Data collection on bicycle and pedestrian travel. A general need for all types of bicycle and pedestrian planning is better data on trip and personal characteristics of travelers. Household travel surveys performed for modeling purposes are a potentially effective means of collecting these data. While data on non-motorized trips are increasingly being collected in these surveys, surveys must be designed carefully to ensure that all non-motorized trips are reported. Also, since there are generally few reported bicycle trips, additional means of collecting data on bicycle trips, such as supplemental stated preference surveys, may be required. The potential for non-motorized data collection using emerging ITS information technologies should also be investigated.

Spatial scales of models. The scale at which travel is modeled should be refined to be more relevant to the short distances involved in bicycle and pedestrian travel. Improvements in computational power and in data management tools will make it easier to analyze smaller-scale networks of bicycle and pedestrian facilities rather than just major roadways.

Facility design factors. For travel models in which bicycle and pedestrian networks can be accurately represented, the most important design variables for predicting mode and route choice should be identified and included in the network link characteristics in the model. This will require quantifying tradeoffs between these variables and link travel time or distance. Travel time penalties also need to be developed for major intersections or other discontinuities in the network. The validity of aggregating link-level factors across routes and networks to produce an overall "utility" or "compatibility" should be tested. In addition, the potential for transferring preferences for facility design from studies conducted in one area to other areas, to avoid the need for locally-specific surveys, should be investigated.

Environment factors. For regional models in which zones are too large to model local non-motorized networks, further development and testing of zone-level environment factors are needed to validate the usefulness of these models for analyzing non-motorized travel. These efforts can build on the outcomes of basic research into these factors and can also utilize GIS data bases and analysis techniques to develop better factors. In addition, environment factors should be developed for bicycles as well as pedestrians.

Other environmental and policy variables critical to non-motorized modeling. Factors such as the presence of bicycle parking and workplace showers and lockers may be just as important as facility and network design factors in determining the decision to walk and particularly to bicycle. Methods should be investigated for collecting data on these factors; describing them in a way in which they can be included in travel models; and verifying the relationship of the identified factors with levels of non-motorized travel.

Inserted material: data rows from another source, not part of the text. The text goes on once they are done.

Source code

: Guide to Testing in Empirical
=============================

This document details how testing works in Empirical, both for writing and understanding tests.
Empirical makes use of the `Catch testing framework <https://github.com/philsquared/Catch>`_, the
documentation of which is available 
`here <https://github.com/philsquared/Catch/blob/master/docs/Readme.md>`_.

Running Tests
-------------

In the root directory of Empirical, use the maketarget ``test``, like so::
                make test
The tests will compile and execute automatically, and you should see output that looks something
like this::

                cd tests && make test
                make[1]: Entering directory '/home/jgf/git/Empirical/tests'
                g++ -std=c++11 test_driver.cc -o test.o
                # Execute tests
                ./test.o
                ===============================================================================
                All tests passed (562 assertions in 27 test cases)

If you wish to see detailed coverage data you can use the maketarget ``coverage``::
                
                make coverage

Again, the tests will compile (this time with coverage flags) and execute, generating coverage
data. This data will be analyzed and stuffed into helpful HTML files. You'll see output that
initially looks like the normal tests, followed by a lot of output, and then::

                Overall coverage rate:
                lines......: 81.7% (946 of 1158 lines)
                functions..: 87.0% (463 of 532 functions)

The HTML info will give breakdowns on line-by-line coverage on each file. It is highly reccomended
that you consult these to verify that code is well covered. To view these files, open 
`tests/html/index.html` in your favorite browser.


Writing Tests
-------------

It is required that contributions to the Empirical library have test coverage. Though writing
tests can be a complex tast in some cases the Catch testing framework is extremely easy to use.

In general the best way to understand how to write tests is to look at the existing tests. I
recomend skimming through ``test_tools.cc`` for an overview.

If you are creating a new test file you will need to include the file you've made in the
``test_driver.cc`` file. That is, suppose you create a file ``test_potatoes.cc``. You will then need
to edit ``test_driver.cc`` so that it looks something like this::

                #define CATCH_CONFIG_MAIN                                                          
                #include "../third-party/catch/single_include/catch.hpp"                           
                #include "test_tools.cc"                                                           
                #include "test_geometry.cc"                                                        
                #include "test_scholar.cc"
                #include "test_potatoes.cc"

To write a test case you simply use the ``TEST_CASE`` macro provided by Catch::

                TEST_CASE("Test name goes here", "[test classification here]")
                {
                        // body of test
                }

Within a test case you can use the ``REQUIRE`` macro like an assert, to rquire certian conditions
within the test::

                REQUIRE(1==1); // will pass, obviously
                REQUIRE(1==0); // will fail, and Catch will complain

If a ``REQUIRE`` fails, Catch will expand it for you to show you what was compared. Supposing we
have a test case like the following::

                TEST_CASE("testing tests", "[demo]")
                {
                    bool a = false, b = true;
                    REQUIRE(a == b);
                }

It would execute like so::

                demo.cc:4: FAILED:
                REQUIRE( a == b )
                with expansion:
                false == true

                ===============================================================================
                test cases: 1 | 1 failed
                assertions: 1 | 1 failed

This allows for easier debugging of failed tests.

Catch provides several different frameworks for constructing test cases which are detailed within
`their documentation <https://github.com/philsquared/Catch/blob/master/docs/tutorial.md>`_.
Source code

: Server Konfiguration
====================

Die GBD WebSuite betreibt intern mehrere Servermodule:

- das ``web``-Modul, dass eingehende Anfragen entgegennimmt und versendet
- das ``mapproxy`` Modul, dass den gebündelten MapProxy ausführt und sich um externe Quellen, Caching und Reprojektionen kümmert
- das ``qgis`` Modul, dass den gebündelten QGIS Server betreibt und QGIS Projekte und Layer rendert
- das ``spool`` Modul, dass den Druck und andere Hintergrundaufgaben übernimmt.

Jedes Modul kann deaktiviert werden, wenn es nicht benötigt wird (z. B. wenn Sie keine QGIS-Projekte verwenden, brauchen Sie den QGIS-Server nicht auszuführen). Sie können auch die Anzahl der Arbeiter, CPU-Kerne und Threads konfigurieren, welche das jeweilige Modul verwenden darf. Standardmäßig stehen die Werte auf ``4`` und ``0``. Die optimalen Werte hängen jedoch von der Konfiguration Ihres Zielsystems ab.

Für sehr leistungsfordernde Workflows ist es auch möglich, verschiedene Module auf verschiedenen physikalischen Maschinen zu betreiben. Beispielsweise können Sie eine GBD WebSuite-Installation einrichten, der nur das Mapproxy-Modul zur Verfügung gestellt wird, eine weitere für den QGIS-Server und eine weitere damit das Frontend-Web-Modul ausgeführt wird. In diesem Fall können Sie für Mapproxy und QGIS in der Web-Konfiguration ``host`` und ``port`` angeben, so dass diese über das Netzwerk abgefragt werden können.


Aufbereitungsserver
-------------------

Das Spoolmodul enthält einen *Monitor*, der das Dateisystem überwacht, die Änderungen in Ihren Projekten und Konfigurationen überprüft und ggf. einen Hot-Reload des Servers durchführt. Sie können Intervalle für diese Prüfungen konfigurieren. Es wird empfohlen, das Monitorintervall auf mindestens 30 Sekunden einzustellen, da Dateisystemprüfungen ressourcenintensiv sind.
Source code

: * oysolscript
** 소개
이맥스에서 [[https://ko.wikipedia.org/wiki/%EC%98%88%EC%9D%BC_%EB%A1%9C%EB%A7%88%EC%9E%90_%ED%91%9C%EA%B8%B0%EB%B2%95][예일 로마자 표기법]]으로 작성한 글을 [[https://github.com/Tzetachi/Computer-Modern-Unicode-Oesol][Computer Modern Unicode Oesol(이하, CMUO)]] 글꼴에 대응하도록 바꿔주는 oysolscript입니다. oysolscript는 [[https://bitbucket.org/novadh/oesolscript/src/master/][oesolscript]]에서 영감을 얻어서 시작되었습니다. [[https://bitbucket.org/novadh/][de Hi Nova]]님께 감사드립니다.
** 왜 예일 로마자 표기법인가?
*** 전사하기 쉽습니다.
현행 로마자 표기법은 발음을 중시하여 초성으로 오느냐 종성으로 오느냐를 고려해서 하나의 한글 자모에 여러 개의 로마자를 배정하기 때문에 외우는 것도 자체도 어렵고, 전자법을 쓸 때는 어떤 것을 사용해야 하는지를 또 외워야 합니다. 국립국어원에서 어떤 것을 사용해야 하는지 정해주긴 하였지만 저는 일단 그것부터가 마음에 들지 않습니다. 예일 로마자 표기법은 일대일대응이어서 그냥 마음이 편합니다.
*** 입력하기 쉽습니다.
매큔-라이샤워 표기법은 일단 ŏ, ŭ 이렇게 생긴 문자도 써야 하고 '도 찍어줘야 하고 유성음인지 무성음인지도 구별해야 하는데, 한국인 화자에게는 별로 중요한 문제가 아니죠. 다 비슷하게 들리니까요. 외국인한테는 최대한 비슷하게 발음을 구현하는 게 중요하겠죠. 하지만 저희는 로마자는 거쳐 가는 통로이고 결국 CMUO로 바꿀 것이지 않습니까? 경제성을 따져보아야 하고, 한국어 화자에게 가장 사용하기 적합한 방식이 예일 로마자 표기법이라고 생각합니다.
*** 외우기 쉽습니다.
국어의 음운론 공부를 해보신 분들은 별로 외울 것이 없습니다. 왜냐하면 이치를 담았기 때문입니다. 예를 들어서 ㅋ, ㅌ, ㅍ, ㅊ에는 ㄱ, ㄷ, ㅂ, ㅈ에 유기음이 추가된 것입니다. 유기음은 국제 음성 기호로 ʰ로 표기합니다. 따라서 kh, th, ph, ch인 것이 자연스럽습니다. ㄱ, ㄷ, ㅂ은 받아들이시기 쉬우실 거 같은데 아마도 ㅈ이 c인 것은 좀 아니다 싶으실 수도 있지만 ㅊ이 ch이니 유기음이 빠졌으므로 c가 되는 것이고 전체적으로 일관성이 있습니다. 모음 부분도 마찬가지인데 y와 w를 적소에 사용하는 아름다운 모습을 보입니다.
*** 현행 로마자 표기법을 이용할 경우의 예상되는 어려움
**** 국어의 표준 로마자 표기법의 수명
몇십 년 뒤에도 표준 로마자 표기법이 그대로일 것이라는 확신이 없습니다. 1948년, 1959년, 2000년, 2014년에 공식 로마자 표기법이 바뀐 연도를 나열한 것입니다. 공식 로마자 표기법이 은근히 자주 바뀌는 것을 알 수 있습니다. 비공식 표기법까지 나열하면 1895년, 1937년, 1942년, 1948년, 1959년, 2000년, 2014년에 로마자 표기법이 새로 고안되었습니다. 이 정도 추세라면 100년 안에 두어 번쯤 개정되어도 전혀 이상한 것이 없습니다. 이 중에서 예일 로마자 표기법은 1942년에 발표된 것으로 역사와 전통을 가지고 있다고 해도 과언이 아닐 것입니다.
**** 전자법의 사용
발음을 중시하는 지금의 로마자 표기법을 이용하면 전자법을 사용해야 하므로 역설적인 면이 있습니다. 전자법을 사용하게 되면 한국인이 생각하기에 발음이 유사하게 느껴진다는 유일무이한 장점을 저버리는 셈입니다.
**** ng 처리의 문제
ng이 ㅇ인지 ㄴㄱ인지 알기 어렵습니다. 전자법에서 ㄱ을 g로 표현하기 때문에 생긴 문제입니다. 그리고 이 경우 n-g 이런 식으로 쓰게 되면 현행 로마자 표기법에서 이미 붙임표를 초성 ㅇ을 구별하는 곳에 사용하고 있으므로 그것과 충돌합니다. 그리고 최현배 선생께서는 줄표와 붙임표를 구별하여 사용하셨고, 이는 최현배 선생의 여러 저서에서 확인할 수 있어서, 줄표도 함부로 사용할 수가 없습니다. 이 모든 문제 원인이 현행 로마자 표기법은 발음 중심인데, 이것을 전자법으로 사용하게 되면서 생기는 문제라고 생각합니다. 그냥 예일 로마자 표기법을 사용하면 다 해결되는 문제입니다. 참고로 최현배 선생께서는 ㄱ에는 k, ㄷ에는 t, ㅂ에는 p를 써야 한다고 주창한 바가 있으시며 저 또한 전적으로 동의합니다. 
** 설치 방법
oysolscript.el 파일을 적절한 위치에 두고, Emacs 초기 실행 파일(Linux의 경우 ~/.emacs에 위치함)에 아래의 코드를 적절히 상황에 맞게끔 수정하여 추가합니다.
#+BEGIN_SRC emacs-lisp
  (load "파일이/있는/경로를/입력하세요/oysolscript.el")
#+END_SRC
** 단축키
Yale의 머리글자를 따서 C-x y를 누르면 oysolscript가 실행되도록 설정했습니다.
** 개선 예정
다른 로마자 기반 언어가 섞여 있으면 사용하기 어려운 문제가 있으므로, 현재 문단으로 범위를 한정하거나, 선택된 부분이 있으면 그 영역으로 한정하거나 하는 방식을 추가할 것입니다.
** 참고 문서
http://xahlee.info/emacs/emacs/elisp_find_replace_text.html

Modeling behavioral change in multiple stages. Methods and data requirements for modeling bicycle use in multiple stages should be investigated. Multi-stage behavior models may improve forecasting efforts because the individual must first decide to even consider bicycling or walking as a viable travel option. Only when bicycling or walking is regarded as a viable option does the question of whether to bicycle or walk for a particular trip become relevant. These methods should be tested for improving the sensitivity and predictive power of travel models. The results of research into attitudinal and perceptual factors, as well as modeling approaches from the public health and market research areas, can inform this process.

Inclusion of recreational travel. To be useful for modeling non-motorized travel particularly on separate facilities, travel models will need to be capable of modeling recreational as well as utilitarian travel. Advances in activity-based modeling, which looks at personal and household activity patterns rather than simply trip-making patterns, may be useful in this effort. Research and methods from the public health arena are also relevant to modeling recreational travel.